:: Material supplied ::

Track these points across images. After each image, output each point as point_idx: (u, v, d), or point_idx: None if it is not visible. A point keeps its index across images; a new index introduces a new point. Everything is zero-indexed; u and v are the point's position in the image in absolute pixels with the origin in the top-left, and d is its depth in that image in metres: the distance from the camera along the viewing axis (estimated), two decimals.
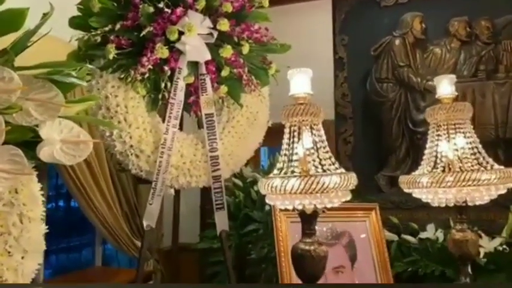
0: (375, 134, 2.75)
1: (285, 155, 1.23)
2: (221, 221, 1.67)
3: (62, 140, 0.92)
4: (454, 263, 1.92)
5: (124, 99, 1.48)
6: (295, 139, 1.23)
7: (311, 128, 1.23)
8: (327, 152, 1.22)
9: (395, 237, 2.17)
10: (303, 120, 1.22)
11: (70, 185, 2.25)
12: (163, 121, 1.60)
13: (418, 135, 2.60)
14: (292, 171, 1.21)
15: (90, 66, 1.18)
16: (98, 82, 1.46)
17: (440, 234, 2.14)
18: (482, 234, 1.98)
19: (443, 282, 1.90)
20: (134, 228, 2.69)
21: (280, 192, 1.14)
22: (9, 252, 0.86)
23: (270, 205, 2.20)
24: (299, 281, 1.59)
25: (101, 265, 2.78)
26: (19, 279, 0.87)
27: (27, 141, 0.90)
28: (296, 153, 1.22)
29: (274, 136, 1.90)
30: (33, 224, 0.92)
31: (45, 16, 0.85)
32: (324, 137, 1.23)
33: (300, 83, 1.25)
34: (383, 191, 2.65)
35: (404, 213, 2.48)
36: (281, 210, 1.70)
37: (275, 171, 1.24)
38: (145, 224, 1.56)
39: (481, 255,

:::
:: Material supplied ::

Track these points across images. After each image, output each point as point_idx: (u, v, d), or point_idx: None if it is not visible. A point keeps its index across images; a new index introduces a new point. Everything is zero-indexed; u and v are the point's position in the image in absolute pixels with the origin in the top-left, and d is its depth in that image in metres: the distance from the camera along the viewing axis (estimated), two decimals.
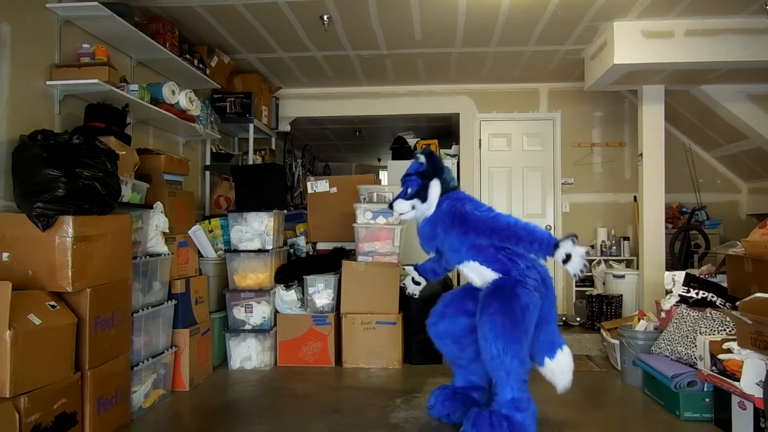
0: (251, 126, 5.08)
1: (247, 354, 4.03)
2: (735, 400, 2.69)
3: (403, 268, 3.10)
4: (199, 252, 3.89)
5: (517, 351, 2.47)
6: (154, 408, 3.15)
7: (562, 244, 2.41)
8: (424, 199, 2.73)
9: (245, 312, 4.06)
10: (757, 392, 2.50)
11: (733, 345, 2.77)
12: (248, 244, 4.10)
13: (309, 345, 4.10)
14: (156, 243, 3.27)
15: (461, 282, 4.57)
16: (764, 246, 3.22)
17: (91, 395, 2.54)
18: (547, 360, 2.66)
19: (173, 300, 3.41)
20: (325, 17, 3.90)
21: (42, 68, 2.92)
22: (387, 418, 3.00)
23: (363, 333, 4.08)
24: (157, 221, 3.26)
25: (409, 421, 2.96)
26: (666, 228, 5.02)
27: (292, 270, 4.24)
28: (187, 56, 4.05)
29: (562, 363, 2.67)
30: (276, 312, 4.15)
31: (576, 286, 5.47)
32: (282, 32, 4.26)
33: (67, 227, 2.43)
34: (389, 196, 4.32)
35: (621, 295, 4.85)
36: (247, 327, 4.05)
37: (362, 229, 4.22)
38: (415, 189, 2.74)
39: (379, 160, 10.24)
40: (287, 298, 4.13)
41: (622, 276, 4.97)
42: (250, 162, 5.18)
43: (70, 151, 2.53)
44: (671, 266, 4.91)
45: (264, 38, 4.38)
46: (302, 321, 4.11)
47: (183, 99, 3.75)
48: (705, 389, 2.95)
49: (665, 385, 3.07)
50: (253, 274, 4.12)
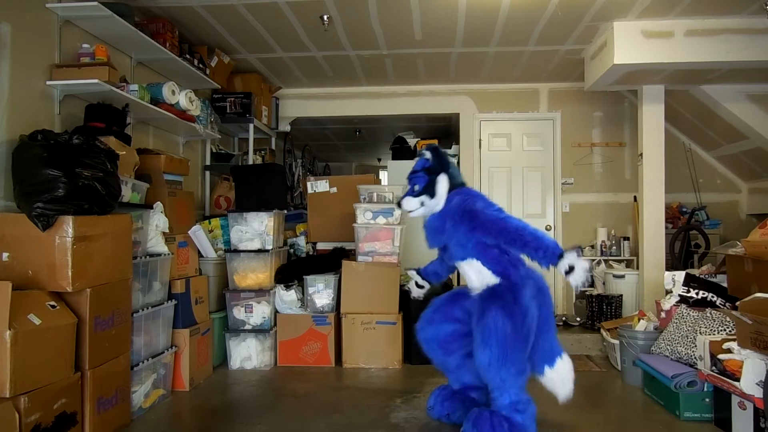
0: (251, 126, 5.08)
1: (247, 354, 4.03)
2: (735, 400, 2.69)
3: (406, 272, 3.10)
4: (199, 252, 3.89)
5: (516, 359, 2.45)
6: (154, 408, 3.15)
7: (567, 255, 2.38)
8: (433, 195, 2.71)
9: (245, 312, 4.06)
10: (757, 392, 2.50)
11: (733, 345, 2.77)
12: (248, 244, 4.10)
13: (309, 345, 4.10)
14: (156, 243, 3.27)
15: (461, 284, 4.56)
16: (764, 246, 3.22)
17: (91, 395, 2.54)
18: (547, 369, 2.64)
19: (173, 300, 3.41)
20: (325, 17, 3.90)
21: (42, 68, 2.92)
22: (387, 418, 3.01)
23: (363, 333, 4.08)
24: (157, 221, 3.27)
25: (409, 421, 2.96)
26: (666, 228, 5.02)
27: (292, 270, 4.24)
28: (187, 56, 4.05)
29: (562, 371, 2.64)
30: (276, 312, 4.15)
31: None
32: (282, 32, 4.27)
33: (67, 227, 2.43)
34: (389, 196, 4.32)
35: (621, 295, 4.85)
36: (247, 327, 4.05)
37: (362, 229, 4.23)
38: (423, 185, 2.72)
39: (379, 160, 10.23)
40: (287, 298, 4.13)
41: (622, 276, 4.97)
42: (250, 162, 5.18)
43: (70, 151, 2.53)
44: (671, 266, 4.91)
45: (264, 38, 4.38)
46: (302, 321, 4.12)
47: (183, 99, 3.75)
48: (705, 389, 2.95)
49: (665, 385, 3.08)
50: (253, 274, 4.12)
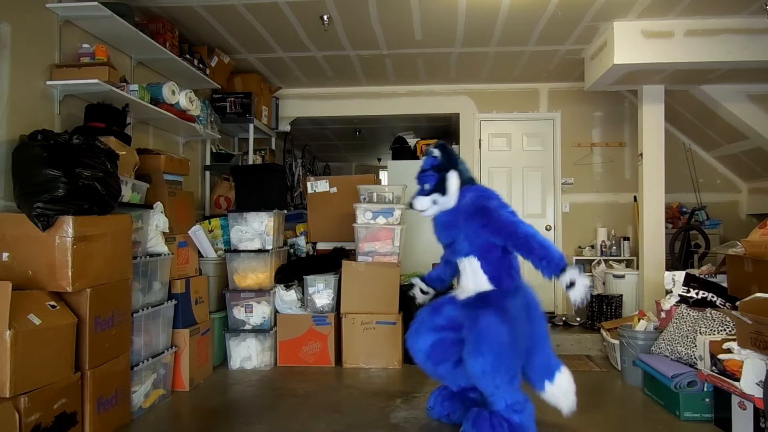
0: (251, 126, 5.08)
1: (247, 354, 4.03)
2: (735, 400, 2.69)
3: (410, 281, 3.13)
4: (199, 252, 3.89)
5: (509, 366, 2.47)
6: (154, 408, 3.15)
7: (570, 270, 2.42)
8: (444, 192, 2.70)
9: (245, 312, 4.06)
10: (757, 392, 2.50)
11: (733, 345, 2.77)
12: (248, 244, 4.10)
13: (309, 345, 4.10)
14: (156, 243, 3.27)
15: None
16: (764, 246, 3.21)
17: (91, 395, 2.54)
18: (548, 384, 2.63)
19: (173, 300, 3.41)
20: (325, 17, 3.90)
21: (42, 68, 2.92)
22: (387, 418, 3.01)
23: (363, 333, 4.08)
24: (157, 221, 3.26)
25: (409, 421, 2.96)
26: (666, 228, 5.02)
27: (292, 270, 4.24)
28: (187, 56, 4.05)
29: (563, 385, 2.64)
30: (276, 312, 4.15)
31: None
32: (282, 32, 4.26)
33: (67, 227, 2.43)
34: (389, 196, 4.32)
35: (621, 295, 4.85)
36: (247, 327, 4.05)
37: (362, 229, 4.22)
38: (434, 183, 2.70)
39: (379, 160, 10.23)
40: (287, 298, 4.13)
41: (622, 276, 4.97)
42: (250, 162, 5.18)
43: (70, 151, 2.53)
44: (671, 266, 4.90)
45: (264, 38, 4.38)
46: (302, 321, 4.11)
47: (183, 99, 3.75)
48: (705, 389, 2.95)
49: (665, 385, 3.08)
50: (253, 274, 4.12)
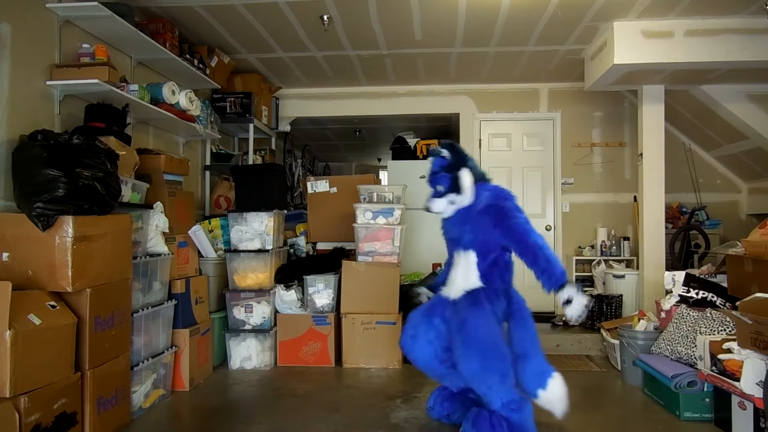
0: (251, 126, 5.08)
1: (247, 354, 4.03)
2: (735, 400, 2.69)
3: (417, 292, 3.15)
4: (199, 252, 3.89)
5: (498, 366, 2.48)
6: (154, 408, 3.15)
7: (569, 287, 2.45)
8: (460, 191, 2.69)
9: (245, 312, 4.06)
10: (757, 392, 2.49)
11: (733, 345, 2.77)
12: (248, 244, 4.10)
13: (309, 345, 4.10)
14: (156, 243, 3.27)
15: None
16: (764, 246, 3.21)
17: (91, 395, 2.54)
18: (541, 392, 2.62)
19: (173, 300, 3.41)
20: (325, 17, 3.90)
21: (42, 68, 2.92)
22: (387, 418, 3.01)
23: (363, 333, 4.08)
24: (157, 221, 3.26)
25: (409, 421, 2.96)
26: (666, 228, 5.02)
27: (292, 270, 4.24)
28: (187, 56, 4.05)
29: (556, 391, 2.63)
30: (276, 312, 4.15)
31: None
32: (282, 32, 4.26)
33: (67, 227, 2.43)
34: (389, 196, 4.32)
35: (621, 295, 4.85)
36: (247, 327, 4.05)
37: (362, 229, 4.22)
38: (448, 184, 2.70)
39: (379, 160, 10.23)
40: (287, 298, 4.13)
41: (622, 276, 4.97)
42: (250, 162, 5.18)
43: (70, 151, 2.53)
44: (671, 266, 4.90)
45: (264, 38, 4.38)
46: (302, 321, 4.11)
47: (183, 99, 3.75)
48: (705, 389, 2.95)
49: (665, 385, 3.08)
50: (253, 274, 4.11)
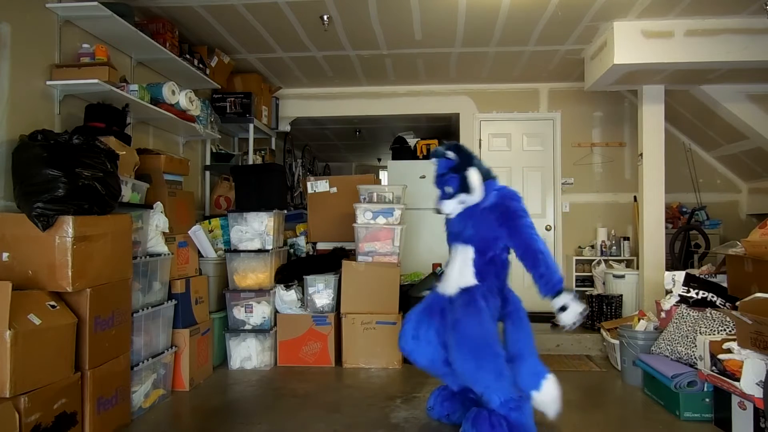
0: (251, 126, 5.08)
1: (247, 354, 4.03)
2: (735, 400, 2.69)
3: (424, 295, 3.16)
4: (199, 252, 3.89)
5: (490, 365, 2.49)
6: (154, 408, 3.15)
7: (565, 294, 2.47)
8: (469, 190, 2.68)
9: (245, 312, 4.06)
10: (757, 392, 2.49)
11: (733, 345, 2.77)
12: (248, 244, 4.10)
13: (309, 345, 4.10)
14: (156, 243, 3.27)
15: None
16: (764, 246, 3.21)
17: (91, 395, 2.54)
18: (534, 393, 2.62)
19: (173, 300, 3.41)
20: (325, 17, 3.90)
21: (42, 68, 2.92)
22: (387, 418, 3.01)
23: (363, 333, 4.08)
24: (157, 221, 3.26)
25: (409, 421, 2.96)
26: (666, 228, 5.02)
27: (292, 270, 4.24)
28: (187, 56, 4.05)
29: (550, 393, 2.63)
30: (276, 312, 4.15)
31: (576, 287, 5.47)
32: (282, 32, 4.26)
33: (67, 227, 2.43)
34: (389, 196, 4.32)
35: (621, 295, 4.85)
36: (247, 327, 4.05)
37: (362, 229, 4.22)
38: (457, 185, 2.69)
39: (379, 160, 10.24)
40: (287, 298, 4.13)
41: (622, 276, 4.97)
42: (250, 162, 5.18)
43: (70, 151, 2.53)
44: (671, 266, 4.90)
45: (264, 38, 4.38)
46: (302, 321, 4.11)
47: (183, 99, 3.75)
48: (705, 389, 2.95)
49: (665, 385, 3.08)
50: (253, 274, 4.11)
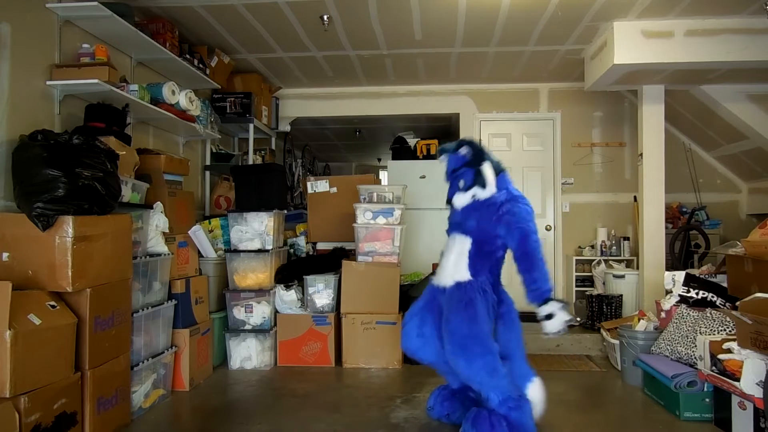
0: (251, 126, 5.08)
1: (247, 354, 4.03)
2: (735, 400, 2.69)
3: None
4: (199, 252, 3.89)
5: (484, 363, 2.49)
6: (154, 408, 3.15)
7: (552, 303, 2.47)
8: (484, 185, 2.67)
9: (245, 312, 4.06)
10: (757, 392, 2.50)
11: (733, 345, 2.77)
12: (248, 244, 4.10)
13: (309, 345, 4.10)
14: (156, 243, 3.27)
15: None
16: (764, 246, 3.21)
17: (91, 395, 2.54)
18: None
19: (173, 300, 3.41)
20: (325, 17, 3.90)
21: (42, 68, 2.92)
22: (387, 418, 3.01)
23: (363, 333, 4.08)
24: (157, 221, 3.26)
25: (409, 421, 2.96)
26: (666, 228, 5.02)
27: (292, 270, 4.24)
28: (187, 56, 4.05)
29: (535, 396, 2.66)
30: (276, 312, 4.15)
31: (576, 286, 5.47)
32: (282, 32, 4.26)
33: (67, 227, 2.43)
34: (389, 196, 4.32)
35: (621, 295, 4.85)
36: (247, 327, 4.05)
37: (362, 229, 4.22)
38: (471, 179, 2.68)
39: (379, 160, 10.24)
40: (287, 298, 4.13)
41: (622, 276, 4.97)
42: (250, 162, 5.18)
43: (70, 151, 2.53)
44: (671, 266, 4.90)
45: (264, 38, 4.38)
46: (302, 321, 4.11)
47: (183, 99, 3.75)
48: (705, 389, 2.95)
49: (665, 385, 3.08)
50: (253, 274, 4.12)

:::

◆ **Work to complete**
Your answer should be the lines above from the one containing "38: (415, 189, 2.74)" through the one containing "49: (665, 385, 3.07)", copied exactly and with both ends kept.

◆ **Result of this task**
38: (415, 189, 2.74)
39: (379, 160, 10.24)
40: (287, 298, 4.13)
41: (622, 276, 4.97)
42: (250, 162, 5.18)
43: (70, 151, 2.53)
44: (671, 266, 4.91)
45: (264, 38, 4.38)
46: (302, 321, 4.11)
47: (183, 99, 3.75)
48: (705, 389, 2.95)
49: (665, 385, 3.07)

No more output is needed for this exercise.